Article:

§ §

I recently met two old friends … no, not that they are old, but more that we knew each other a long time ago.
To protect their identity (I always like this! :p) … let’s call my friend … ok, ok, let’s cut the bull and get it over. If my friend has problem with his name appearing on my obscure blog, then he need to stop living under a rock!
So ChingWi messaged me one day that she has a friend Hanguan who needs some advice from a monk and referred him to me. I agreed but didn’t thought much about the name, though I thought she was referring to Angguan, another friend from awhile back, but that’s another story.
Friday came, and when this Hanguan came over my cubicle (monks have cubicles? *gasp*), I was like “Hey, I know you!” and he was like “Yeah, wow … you … ”
He turned out to be a friend from army days back in
T****n an overseas base some 13 years ago! It’s hazy whether we knew each other in Singapore already or only in the overseas base, but nonetheless, it was really great to have bump into him again! 13 years came and went, fun had and gone, friends made and lost, and here we were in the cube. I later dug through my old photo piles at my parent’s place to find a photo of us, frozen in time, when the world was slightly less complex, mainstream internet was not heard of yet, and DBASE III was the defacto database for medium sized companies, and the two of us were just lads doing their ‘time’ service in the arm.
It took a serious enough matter for us to actually meet up again after all these years. I wonder when we’ll sit down again to chat and
do silly stuffs catch up.

§ §

Supplied entries:
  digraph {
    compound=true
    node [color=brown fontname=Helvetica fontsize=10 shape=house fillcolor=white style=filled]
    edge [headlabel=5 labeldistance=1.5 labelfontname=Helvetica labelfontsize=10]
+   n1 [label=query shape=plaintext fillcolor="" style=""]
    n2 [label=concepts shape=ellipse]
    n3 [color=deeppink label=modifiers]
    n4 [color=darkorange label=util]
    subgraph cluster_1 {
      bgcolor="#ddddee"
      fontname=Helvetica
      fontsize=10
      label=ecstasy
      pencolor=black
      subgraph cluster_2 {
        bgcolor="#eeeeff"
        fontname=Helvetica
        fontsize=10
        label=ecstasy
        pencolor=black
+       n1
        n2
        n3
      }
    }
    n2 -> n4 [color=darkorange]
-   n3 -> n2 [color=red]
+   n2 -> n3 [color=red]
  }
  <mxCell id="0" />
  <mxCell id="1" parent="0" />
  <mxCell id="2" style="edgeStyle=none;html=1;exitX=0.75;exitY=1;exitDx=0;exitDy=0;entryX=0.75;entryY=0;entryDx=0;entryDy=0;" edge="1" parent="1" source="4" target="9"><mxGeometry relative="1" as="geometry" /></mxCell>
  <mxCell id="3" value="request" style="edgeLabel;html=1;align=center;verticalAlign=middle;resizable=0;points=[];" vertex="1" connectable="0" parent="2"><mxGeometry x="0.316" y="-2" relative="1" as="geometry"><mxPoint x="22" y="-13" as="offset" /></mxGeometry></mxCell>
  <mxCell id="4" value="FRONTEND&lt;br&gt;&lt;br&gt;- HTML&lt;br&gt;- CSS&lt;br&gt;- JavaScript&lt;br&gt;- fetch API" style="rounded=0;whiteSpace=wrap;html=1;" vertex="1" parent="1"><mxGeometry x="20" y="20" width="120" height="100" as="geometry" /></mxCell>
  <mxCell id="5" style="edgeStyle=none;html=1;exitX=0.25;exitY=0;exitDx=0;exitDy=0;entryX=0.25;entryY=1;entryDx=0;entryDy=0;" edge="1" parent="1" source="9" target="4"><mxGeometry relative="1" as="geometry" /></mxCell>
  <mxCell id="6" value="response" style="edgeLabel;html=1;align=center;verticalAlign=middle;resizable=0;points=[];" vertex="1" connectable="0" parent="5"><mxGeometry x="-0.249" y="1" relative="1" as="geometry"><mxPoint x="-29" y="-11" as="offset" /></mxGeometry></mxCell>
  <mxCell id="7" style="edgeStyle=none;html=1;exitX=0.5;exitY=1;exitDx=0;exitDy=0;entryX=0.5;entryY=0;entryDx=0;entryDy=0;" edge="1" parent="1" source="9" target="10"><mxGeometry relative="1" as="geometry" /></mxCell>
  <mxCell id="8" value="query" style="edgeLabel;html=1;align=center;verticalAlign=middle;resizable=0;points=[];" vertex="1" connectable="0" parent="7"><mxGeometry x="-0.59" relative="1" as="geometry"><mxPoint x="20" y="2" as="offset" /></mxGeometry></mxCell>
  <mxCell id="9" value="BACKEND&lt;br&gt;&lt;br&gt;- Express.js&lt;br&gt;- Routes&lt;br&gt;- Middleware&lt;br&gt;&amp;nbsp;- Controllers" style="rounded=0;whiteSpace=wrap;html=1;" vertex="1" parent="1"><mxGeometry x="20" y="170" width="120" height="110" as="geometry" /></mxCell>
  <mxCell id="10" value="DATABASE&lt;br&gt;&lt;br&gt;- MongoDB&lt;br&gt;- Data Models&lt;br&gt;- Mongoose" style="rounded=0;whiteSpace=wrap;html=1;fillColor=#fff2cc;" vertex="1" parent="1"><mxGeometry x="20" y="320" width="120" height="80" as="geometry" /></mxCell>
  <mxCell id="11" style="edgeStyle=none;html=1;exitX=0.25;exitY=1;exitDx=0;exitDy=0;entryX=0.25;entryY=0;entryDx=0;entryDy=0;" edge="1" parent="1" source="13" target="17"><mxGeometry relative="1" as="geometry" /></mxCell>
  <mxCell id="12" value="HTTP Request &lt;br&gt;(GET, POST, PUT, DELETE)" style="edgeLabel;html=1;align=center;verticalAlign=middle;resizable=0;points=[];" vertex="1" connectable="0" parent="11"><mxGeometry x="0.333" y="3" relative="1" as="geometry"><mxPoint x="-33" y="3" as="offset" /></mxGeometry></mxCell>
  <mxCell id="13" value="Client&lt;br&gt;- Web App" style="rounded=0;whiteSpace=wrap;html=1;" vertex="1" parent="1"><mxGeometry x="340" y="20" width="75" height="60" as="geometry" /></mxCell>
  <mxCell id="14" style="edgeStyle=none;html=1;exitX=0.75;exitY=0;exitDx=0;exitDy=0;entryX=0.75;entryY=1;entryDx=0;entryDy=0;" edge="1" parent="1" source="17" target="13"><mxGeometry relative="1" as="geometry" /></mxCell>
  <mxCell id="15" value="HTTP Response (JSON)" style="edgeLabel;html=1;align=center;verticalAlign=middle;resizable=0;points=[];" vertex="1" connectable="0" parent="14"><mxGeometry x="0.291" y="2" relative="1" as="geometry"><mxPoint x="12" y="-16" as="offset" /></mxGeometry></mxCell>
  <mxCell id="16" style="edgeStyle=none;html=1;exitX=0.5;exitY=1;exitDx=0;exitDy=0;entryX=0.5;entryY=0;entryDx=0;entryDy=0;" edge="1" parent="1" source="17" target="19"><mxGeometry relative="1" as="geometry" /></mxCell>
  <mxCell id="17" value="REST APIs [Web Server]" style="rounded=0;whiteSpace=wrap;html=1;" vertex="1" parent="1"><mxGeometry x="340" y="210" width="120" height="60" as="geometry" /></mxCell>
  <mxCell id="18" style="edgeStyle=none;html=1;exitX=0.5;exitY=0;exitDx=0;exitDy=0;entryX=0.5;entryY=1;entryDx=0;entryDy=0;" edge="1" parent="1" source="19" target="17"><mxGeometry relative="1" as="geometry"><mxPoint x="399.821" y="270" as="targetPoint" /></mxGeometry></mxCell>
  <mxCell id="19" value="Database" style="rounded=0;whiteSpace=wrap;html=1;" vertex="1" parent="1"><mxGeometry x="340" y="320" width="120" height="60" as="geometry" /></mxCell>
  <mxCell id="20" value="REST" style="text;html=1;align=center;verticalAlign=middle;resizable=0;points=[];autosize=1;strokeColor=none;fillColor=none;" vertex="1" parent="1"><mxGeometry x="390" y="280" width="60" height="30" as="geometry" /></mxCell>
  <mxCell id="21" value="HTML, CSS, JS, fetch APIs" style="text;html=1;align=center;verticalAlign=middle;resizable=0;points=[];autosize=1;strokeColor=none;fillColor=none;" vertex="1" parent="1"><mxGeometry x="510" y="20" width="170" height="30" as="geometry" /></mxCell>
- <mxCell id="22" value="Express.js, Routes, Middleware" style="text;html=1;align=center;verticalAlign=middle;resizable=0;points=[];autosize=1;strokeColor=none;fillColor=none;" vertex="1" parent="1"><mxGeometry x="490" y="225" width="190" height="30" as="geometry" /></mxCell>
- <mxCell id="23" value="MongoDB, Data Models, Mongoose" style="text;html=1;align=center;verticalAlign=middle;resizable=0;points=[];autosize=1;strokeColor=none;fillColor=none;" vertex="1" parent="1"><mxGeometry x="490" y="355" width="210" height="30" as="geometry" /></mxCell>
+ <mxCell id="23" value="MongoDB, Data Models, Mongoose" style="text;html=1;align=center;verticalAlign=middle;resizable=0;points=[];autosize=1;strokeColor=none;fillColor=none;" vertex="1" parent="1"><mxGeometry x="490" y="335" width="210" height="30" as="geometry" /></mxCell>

§ §

Problems to work on:
• a. Write out the part of the blog post about meeting an old army friend between "I recently met" and "that’s another story.", inclusive.
• b. Extend the blog post about meeting an old army friend, picking up from its last line.

Outputs in order:
• a.
I recently met two old friends … no, not that they are old, but more that we knew each other a long time ago.
To protect their identity (I always like this! :p) … let’s call my friend … ok, ok, let’s cut the bull and get it over. If my friend has problem with his name appearing on my obscure blog, then he need to stop living under a rock!
So ChingWi messaged me one day that she has a friend Hanguan who needs some advice from a monk and referred him to me. I agreed but didn’t thought much about the name, though I thought she was referring to Angguan, another friend from awhile back, but that’s another story.

• b.
On reflection, the surprise was that he, Chingwi and me know each other, despite our different paths through life. hmmm …
Sometime late last week, my mom told me that her aunty, whom I address as “Lao-Yee” (Yee with a higher TeoChew pitch, Old-Aunty), was in not doing very well, that there is a high chance that she was in her last days. I visited her on Sunday and did a short puja/prayer/chant with her and later on spent some time talking to her son (my distant uncle Patrick) and other relatives. I was told later that one of the uncles has a son who was the president of NTUBS some years back and was around my age. My mom did not know the name, but this mysterious ex-president’s a “Phua”. I reckoned it should be Kenneth Phua, a good friend whom I’ve not met for years but caught up online a few years back. On further query, I thought otherwise as other characteristics did not quite match the Kenneth I know, but I’ll figure out sooner or later.
As it turned out, this distant cousin is indeed Kenneth Phua! Again, someone whom I’ve not met for years, but met up because realities of life. And best yet was the fact that we now know that we are actually related! *gosh* what a small world!
At the rate things goes … I won’t be surprised that you may well be related to me in some ways, albeit distant and perhaps convoluted way … (oh, how I love the word convoluted. It makes the sentence sound so much smarter! … hahaha)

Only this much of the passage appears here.